Meany was by then a beloved figure in the Pacific Northwest; a mountain in the Olympic
range would be named for him, as would Meany Crest on Rainier. He’d found it difficult
to maintain his friendship with Curtis after the photographer left Seattle in 1919,
because Curtis did not hold up his end. He fell out of touch, a slight. He also succumbed
to depression, a fog that made him feel helpless and humiliated. In correspondence,
and in the eyes of many who had considered him an American master, Curtis was a dead
man.
When Meany heard in 1920 that Curtis had slipped into town, he dashed down to the
Rainier Club, only to learn that Curtis had already left for the train. The professor
ran the half mile to King Street station, but just missed him. Later, he heard that
Curtis had suffered a complete breakdown, his depression leaving him unresponsive
and unproductive through some of the Hollywood years. That would explain why he was
afraid to see Meany, and would go years without writing him.
“My good friend,” Meany wrote Curtis in 1921, “I certainly wish you more happiness
than has been your portion of late.” For all the lapses and holes in their friendship,
Meany kept working on the relationship, though Curtis continued to shun him.

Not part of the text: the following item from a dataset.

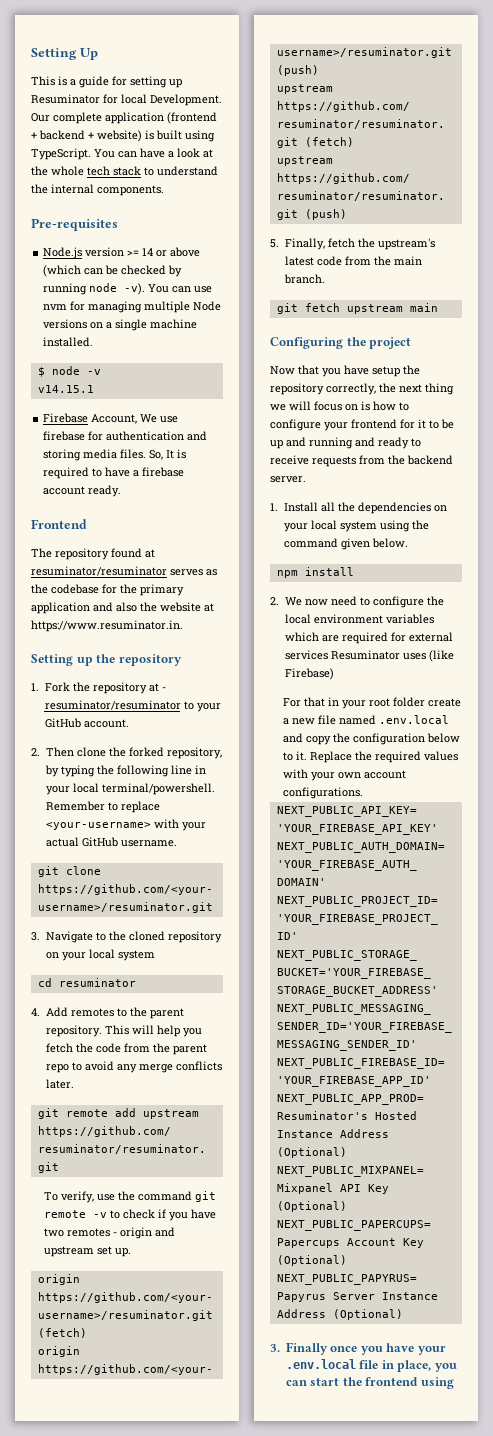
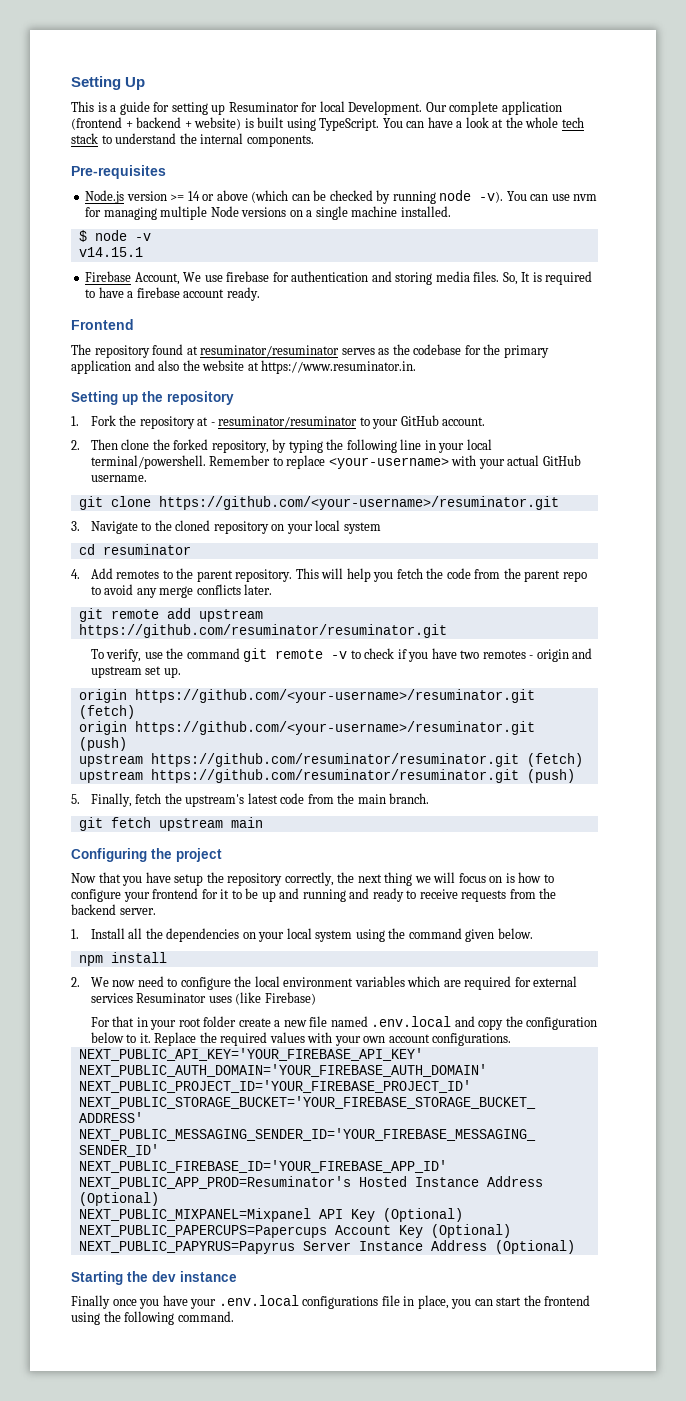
[270,1344,280,1352] 3. -> [71,1271,237,1285] Starting the dev instance //
(356, 1364) none -> [302,1296,379,1309] configurations
(454, 1383) none -> [103,1311,234,1325] the following command.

Sam Hill,
the quirky railroad millionaire, suggested to Meany that Curtis could make a bit of
money touring reservations with an Indian-loving Frenchman of his acquaintance, Marshal
Joseph Joffre, an Allied commander during the Great War. Hill lived in Seattle and
was an early Curtis backer. He was best known for erecting an enormous castle along
the treeless, windswept hills in the eastern part of the Columbia River Gorge and
then stuffing it with Rodin sculptures and live peacocks. Curtis felt the suggestion
demeaning. What, was he now some tourist guide for entitled toffs?
Hill’s idea prompted the first letter Curtis had sent to Meany in a long time. “I
fear this is not possible,” he wrote in January of 1922. He was feeling low, empty
and angry, and couldn’t let any of it go. “Mr. Hill, always having an ample bank account
at his command, is scarcely in the position to realize the situation where one has
to produce something today or not eat tomorrow.”